Synopses & Reviews
This collection brings together unpublished poems, uncollected poems, and poems from the previous three collection of the late Mahadai Das. In her personal and political triumphs and losses, this book explores the poets Indo-Guyanese background, her youthful nationalist fervor, and her disillusionment with post-independence politics. Also included are poems that explore private themes and address illness and death with disarming directness.
Synopsis
When Mahadai Das died at the tragically early age of 49, there was an outpouring of grief across the Caribbean that a poet, who never quite had the chance to build a literary career to match her talents, had been lost. She had been known for some time as a highly promising Guyanese poet, but when Peepal Tree published her Bones in 1988, there was widespread critical recognition that here was an outstandingly original new voice. Then severe illness struck and though there followed occasional poems that developed the achievement of Bones, there was no new collection.
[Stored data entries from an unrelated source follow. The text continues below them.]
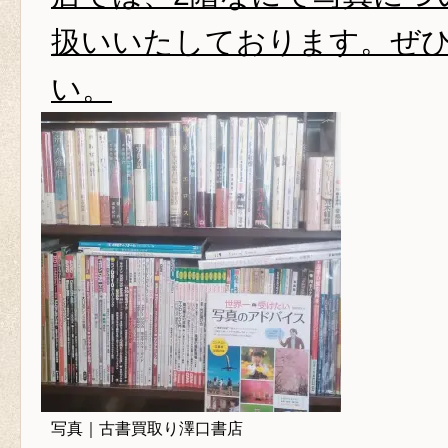
扱いいたしております。ぜ
い。
写真｜古書買取り澤口書店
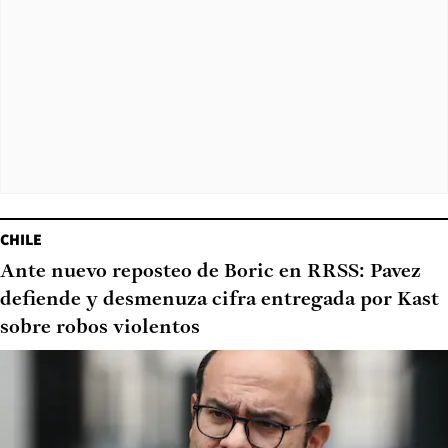
CHILE
Ante nuevo reposteo de Boric en RRSS: Pavez
defiende y desmenuza cifra entregada por Kast
sobre robos violentos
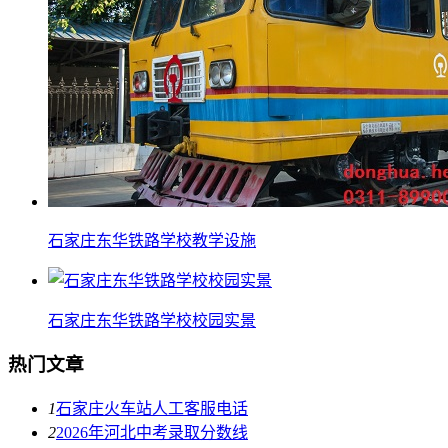
石家庄东华铁路学校教学设施
石家庄东华铁路学校校园实景
热门文章
1
石家庄火车站人工客服电话
2
2026年河北中考录取分数线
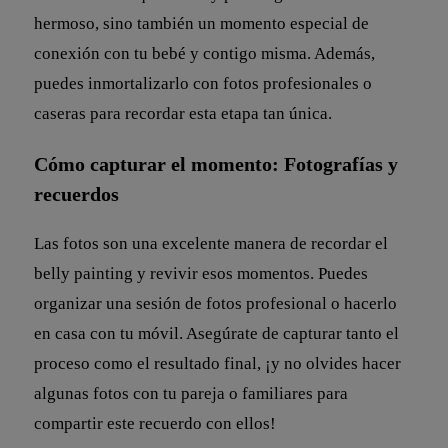
hermoso, sino también un momento especial de
conexión con tu bebé y contigo misma. Además,
puedes inmortalizarlo con fotos profesionales o
caseras para recordar esta etapa tan única.
Cómo capturar el momento: Fotografías y
recuerdos
Las fotos son una excelente manera de recordar el
belly painting y revivir esos momentos. Puedes
organizar una sesión de fotos profesional o hacerlo
en casa con tu móvil. Asegúrate de capturar tanto el
proceso como el resultado final, ¡y no olvides hacer
algunas fotos con tu pareja o familiares para
compartir este recuerdo con ellos!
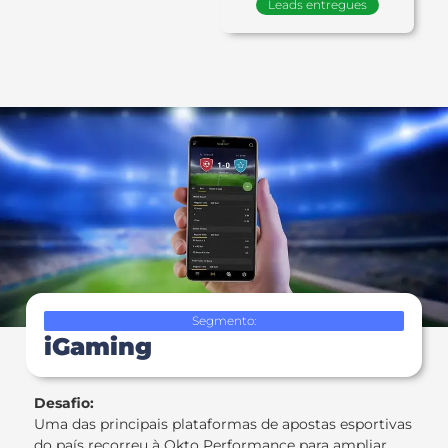
Leads entregues
Segmento:
iGaming
Desafio:
Uma das principais plataformas de apostas esportivas
do país recorreu à Okto Performance para ampliar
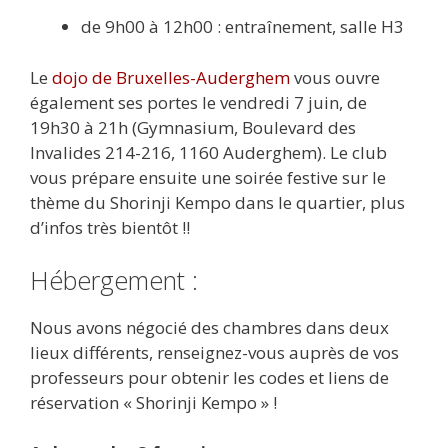
de 9h00 à 12h00 : entraînement, salle H3
Le
dojo de Bruxelles-Auderghem
vous ouvre
également ses portes le vendredi 7 juin, de
19h30 à 21h (Gymnasium, Boulevard des
Invalides 214-216, 1160 Auderghem). Le club
vous prépare ensuite une soirée festive sur le
thème du Shorinji Kempo dans le quartier, plus
d’infos très bientôt !!
Hébergement :
Nous avons négocié des chambres dans deux
lieux différents, renseignez-vous auprès de vos
professeurs pour obtenir les codes et liens de
réservation « Shorinji Kempo » !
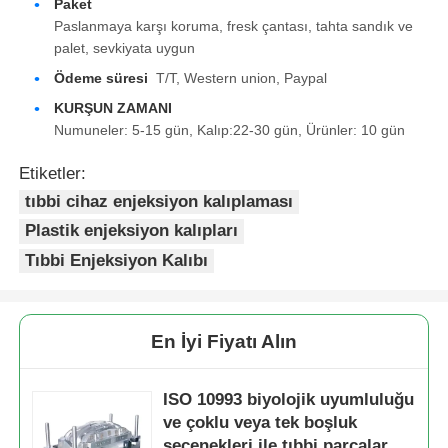
Paket
Paslanmaya karşı koruma, fresk çantası, tahta sandık ve
palet, sevkiyata uygun
Hakkımızda
Ödeme süresi
T/T, Western union, Paypal
KURŞUN ZAMANI
Fabrika turu
Numuneler: 5-15 gün, Kalıp:22-30 gün, Ürünler: 10 gün
Etiketler:
Kalite kontrol
tıbbi cihaz enjeksiyon kalıplaması
Plastik enjeksiyon kalıpları
Bize ulaşın
Tıbbi Enjeksiyon Kalıbı
Haberler
En İyi Fiyatı Alın
Teklif isteği
ISO 10993 biyolojik uyumluluğu
ve çoklu veya tek boşluk
Araba Parçaları Kalıp
seçenekleri ile tıbbi parçalar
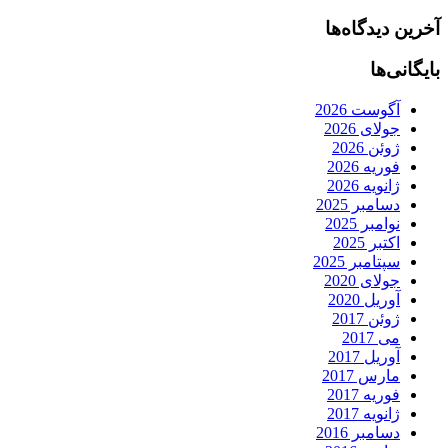
آخرین دیدگاه‌ها
بایگانی‌ها
آگوست 2026
جولای 2026
ژوئن 2026
فوریه 2026
ژانویه 2026
دسامبر 2025
نوامبر 2025
اکتبر 2025
سپتامبر 2025
جولای 2020
آوریل 2020
ژوئن 2017
می 2017
آوریل 2017
مارس 2017
فوریه 2017
ژانویه 2017
دسامبر 2016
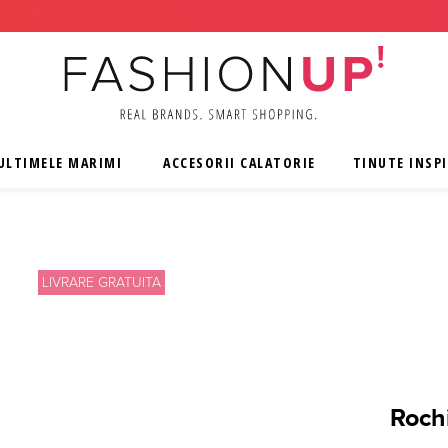
ULTIMELE MARIMI
ACCESORII CALATORIE
TINUTE INSP
LIVRARE GRATUITA
Rochi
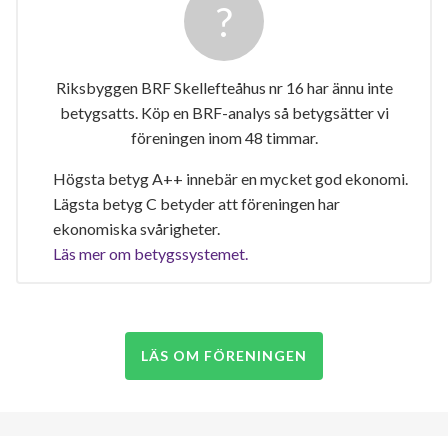
Riksbyggen BRF Skellefteåhus nr 16 har ännu inte
betygsatts. Köp en BRF-analys så betygsätter vi
föreningen inom 48 timmar.
Högsta betyg A++ innebär en mycket god ekonomi.
Lägsta betyg C betyder att föreningen har
ekonomiska svårigheter.
Läs mer om betygssystemet.
LÄS OM FÖRENINGEN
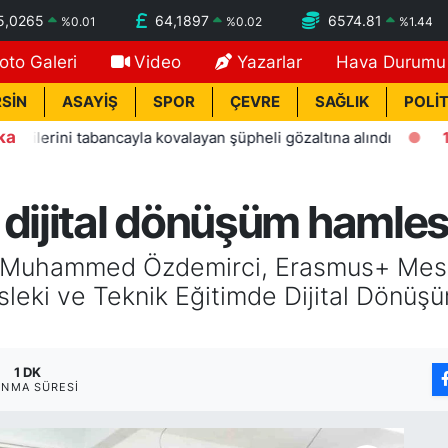
5,0265
64,1897
6574.81
%
0.01
%
0.02
%
1.44
oto Galeri
Video
Yazarlar
Hava Durumu
SİN
ASAYİŞ
SPOR
ÇEVRE
SAĞLIK
POLİT
ka
ni tabancayla kovalayan şüpheli gözaltına alındı
13:11
Ala
 dijital dönüşüm hamles
rü Muhammed Özdemirci, Erasmus+ Mesl
eki ve Teknik Eğitimde Dijital Dönüşüm
1 DK
NMA SÜRESI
This Collected Poems, discussed with Mahadai Das before her death, and organised in co-operation with the poet's sister, brings together almost all the poems she wrote. It includes I Want to Be a Poetess of My People (1976), My Finer Steel Will Grow (1982), and Bones (1988). In addition, A Leaf in His Ear brings together many of the fine poems published in journals and previously uncollected, and some unpublished work, from lively, humorous nation-language poems to experiments with ballad forms and the oblique, gnomic poems written in the years after Bones.
With an introduction by Denise DeCaires Narain Gurnah.
Mahadai Das was born in Guyana in 1954. She was a dancer, actress, teacher, beauty-queen and volunteer member of the Guyana National Service. She left Guyana to philosophy in the USA. Then came debilitating health problems. She died in 2003.
About the Author
Mahadai Das is the author of
Bones and
I Want to Be a Poetess of My People.